Hart, an economics professor at Harvard University, has focused on understanding which companies should merge and with what mix of financing, and when institutions such as schools, prisons and hospitals should be privately or publicly owned.
At Harvard since 1993, Hart has argued that the incentives for cost reductions in privatized services, such as private prisons in the United States, are typically too strong.
Holmstrom has studied the setting of contracts for workers from teachers to corporate bosses. He concluded that in high-risk industries, pay should lean toward a fixed salary, while in more stable sectors pay should be more biased toward performance rewards.

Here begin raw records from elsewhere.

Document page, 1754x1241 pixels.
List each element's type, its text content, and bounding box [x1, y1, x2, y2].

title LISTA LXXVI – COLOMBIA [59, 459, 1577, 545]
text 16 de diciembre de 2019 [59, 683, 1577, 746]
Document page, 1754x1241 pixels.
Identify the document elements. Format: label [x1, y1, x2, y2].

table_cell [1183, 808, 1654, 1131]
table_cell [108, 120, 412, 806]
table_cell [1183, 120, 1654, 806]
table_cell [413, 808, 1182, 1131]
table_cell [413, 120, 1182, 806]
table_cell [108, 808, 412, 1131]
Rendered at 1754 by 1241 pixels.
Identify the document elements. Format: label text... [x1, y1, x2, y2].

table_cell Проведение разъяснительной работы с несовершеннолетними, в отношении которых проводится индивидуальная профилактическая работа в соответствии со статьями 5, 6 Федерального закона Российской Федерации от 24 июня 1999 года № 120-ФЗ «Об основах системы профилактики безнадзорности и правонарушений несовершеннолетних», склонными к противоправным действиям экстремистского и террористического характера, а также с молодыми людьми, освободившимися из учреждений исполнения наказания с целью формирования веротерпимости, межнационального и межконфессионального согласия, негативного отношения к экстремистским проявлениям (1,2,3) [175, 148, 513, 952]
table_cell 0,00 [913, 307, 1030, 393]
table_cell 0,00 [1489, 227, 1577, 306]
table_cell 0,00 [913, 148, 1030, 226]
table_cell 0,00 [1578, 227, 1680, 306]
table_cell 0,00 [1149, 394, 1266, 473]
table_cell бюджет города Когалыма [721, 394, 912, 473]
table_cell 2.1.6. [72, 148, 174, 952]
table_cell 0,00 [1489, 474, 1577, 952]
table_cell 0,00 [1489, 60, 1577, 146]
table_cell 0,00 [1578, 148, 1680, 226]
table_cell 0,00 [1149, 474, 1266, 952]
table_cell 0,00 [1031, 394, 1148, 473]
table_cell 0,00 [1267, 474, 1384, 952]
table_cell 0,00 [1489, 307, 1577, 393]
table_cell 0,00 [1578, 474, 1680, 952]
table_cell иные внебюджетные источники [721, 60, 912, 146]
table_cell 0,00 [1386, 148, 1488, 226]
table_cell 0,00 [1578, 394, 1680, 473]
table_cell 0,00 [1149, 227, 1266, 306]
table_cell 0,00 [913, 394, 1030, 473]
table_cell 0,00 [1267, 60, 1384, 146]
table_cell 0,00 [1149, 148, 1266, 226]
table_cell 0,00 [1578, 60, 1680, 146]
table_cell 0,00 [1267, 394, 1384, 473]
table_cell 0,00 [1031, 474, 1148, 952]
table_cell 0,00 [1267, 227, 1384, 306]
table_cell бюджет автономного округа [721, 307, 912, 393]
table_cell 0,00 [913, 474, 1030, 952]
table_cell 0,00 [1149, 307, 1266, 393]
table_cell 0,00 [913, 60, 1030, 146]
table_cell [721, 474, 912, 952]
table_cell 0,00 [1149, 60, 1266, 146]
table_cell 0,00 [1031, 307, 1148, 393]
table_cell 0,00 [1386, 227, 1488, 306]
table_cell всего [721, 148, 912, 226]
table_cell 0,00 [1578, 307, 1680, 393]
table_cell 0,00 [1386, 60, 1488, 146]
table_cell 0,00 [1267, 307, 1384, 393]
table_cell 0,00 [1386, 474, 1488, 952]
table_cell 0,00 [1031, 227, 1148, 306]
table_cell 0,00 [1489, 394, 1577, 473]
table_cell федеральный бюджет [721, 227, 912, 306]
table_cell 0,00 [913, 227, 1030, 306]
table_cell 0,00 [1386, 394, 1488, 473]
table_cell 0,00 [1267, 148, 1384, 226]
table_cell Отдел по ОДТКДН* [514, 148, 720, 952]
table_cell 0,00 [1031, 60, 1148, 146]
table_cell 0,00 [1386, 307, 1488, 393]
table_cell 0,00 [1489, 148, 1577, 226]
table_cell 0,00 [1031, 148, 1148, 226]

Asked at a Cambridge, Massachusetts, news conference about the current high level of executive pay, Holmstrom said, “It is somehow demand and supply working its magic.”
But he said he was concerned about the state of income distribution and the unhappiness of many workers about stagnant wages and incomes.
“I’d much rather live in a society where this wasn’t happening,” he said. “But I’m not prepared to speak about the question about how to repair it” because it would mean tinkering with complex markets.
Most of us sign contracts. Why do we do so? Take the contracts we enter into with our employers, for example. There are two main reasons.
First, a contract helps the two sides of the deal work together over a long period of time. Think of what would happen if each company would have to search for new employees at the start of every day, or vice versa.
Second, the contract creates rules that allow agents with different interests to cooperate to achieve some goal. No market economy can work without such cooperation premised on trust but also backed by the law. How contracts are designed defines our incentives in various situations in the real world.
There are various nuances in our contracts. They could be formal or informal, depending on whether they are enforced by law or social norms. They could be complete or incomplete, which is based on whether they take into account all possibilities that lay in the future.
One side of a contract may know more than the other because of information asymmetry, so insurance companies, for example, may end up covering people with health problems rather than the healthy, through what is called adverse selection.
There are also agency problems—as when managers who are under contract with shareholders actually try to maximize their own earnings rather than those of their shareholders.
Contract theory helps us understand these problems. And helps us solve them through better contract design. Take a simple informal contract. A harried mother has to leave the house for a couple of hours. She is worried her two children will bring the house down by fighting over a large piece of cake in the refrigerator.
The mother leaves a simple instruction—the elder child will cut the cake while the younger one will choose which piece to eat. Now, the elder child cannot cheat. The mother has aligned their interests—or achieved incentive compatibility—through an informal contract.
Contract theory is not just about such parlour games. In two landmark papers written in 1979 and 1991, Holmstrom provided the principles that can help companies draw up contracts to ensure that managers do not sacrifice the long-term health of the firm in pursuit of bonuses linked to short-term performance.
The fact that the 2016 Nobel Prize in economics has gone to two giants of contract theory tells us something else as well. Most of the public attention is lavished on macroeconomics and the related dark art of forecasting. This is where the crisis of economics is the deepest.